Work to complete >> In the data below, find the line containing "Bizim için önemli, en öncelikli konu sağlam" and the line containing "no Google Maps, aumentando sua visibilidade…", then reproduce them and every line between, exactly. Omit pictures.

=== Section Start ===

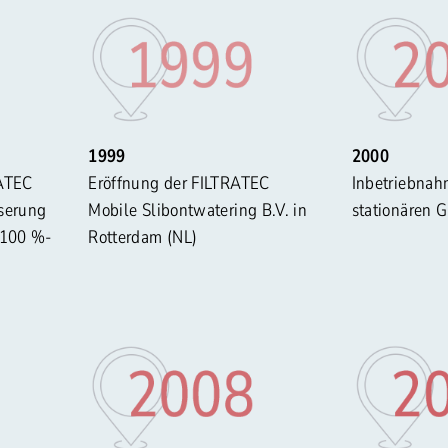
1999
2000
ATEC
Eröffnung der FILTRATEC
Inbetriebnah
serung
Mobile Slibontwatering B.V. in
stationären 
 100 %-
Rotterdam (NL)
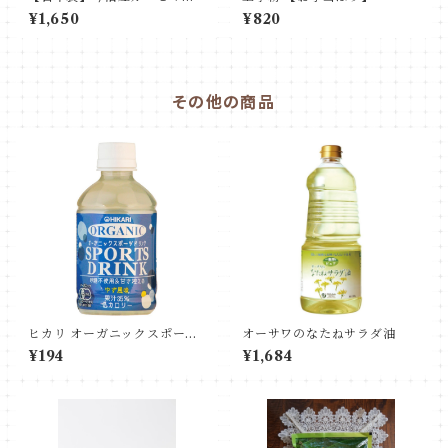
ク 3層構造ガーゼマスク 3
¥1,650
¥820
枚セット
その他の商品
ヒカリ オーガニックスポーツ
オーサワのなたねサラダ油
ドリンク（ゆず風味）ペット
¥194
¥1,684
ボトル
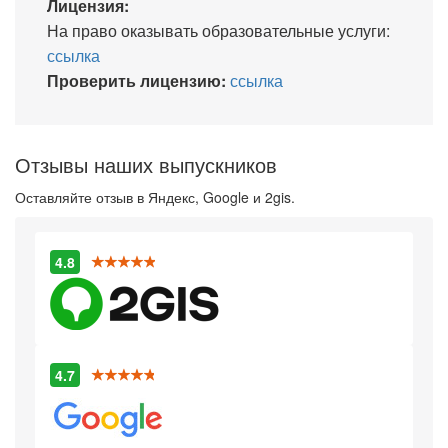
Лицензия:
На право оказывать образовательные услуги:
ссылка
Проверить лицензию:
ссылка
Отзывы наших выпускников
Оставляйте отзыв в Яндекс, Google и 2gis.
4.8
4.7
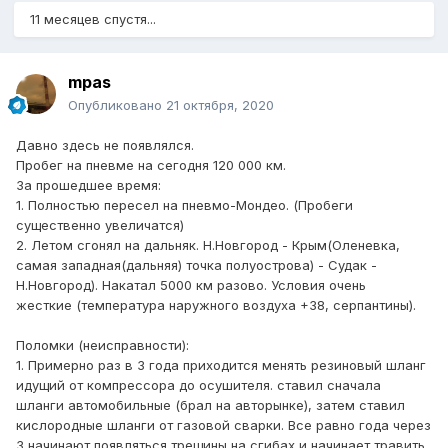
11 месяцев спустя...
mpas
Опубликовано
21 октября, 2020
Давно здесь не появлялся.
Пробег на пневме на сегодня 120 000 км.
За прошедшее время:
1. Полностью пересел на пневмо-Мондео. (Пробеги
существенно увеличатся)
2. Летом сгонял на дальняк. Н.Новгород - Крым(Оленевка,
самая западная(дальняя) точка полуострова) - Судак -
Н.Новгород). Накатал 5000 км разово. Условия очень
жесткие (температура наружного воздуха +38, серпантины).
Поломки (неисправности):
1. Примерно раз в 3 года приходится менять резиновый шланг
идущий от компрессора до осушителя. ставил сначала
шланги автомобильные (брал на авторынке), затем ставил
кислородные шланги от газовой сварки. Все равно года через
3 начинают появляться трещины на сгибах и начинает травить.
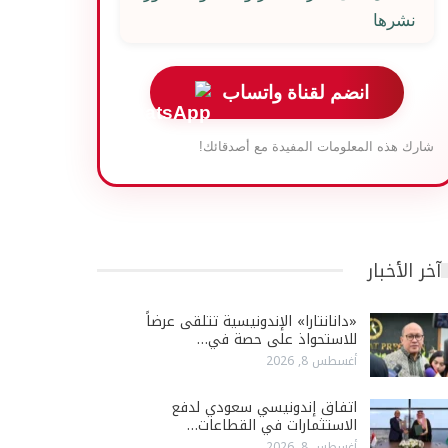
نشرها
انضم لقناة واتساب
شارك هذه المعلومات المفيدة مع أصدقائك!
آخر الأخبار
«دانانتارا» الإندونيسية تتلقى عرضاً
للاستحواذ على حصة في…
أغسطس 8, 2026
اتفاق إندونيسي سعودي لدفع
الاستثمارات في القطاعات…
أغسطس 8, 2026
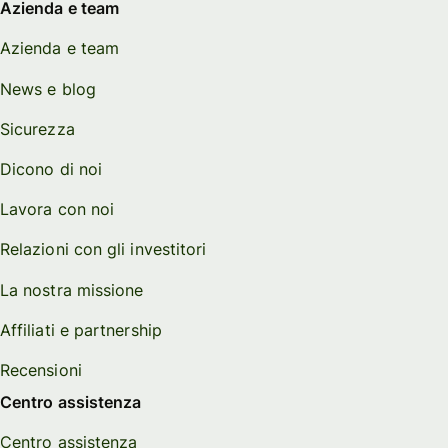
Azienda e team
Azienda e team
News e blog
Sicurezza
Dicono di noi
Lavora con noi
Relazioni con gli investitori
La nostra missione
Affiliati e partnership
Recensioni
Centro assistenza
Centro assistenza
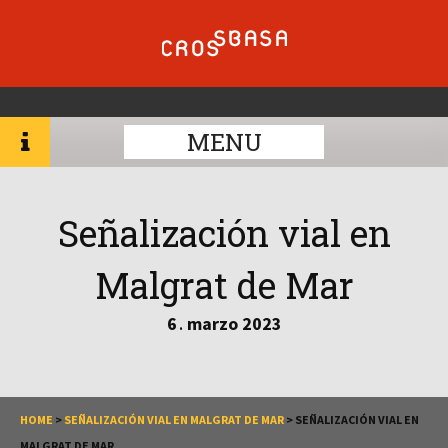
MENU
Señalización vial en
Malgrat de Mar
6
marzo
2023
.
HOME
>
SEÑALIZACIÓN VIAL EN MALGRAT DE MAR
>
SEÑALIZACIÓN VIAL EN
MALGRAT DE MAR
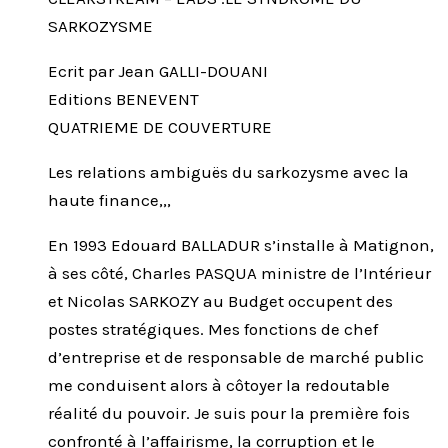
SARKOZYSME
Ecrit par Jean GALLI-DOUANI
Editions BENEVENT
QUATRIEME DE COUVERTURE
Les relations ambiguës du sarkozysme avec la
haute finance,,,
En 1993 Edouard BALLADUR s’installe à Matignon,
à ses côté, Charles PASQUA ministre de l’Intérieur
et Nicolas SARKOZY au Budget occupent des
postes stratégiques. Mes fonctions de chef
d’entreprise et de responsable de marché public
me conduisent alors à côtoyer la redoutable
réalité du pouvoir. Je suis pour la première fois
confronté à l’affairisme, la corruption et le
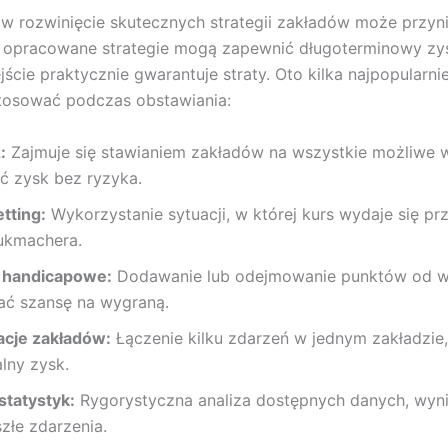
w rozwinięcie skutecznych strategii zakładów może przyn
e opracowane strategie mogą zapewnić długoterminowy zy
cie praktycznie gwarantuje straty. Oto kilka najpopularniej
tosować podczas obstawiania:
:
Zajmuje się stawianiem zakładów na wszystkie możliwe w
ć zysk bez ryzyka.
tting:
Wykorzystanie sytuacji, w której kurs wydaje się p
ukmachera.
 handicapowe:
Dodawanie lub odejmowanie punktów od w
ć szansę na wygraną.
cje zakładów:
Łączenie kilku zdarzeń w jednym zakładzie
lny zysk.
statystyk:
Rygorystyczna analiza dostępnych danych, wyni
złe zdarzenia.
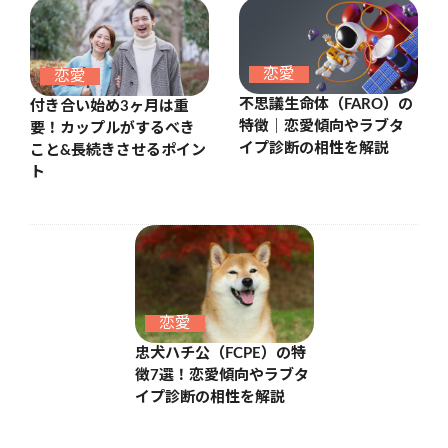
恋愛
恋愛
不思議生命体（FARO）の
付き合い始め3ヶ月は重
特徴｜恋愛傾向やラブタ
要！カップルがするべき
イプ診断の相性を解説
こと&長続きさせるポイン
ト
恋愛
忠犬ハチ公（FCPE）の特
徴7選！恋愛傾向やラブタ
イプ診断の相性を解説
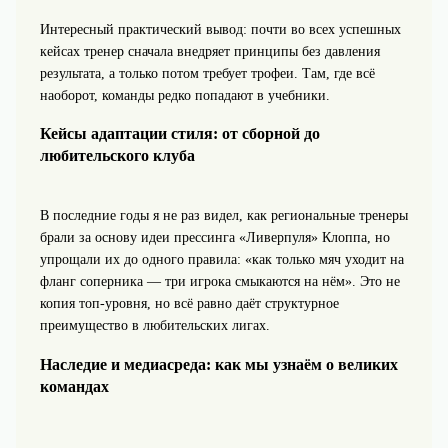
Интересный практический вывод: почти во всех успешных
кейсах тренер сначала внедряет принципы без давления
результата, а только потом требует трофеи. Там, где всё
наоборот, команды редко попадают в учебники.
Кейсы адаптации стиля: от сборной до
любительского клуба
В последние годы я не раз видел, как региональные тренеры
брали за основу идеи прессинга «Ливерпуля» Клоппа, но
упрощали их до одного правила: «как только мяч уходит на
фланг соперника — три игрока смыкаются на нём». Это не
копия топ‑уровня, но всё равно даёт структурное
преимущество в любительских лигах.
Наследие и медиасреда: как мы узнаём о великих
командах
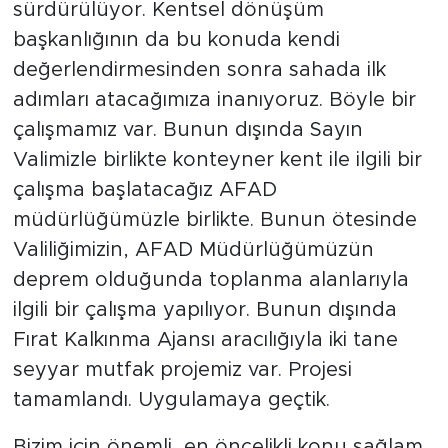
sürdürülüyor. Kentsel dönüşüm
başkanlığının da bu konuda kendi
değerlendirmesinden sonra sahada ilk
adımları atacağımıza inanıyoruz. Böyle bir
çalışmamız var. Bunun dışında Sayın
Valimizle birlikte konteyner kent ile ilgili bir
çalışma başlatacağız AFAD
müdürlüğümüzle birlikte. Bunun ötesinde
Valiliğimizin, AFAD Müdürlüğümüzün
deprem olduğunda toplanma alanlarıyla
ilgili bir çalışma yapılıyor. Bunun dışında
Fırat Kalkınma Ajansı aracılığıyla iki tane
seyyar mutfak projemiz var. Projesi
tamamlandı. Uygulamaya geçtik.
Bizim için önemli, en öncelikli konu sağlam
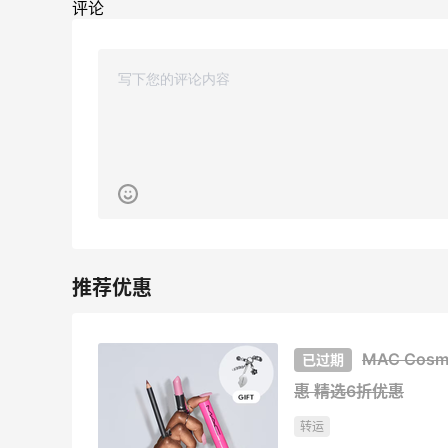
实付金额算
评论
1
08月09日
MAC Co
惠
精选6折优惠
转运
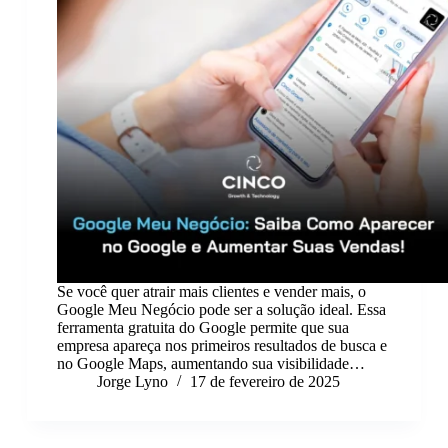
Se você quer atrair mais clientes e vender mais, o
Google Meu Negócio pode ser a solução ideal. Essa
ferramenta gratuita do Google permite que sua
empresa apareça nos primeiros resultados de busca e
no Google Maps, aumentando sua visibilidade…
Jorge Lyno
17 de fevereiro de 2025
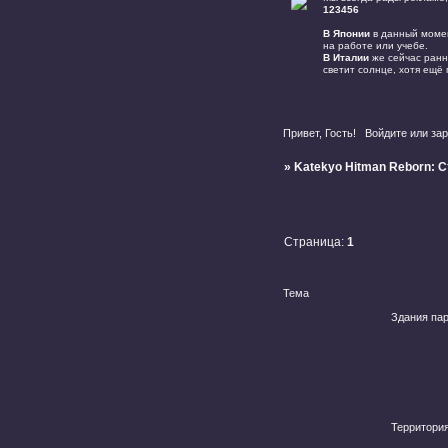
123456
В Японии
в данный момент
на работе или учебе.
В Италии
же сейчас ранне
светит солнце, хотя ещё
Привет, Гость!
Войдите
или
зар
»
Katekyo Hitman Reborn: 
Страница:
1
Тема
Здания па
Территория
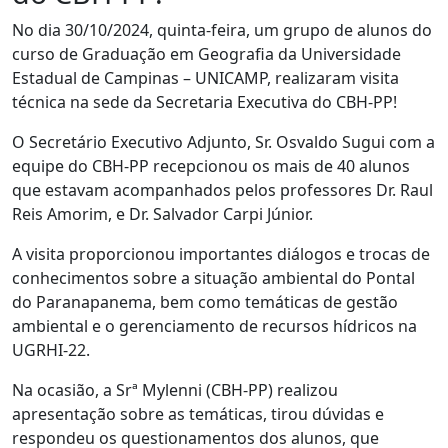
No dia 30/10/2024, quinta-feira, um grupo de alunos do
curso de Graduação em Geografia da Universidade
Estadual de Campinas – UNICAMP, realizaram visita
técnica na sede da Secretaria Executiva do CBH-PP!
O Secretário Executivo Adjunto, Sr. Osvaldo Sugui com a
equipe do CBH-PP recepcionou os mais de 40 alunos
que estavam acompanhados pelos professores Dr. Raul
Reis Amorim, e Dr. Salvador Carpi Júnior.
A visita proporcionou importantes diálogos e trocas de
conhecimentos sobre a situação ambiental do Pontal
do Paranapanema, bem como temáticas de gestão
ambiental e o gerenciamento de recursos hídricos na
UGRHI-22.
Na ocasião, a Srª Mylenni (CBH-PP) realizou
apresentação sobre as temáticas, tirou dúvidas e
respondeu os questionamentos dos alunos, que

=== Section End ===

The answer >>
Bizim için önemli, en öncelikli konu sağlam
实付金额算
评论
1
08月09日
MAC Co
惠
精选6折优惠
转运
Se você quer atrair mais clientes e vender mais, o
Google Meu Negócio pode ser a solução ideal. Essa
ferramenta gratuita do Google permite que sua
empresa apareça nos primeiros resultados de busca e
no Google Maps, aumentando sua visibilidade…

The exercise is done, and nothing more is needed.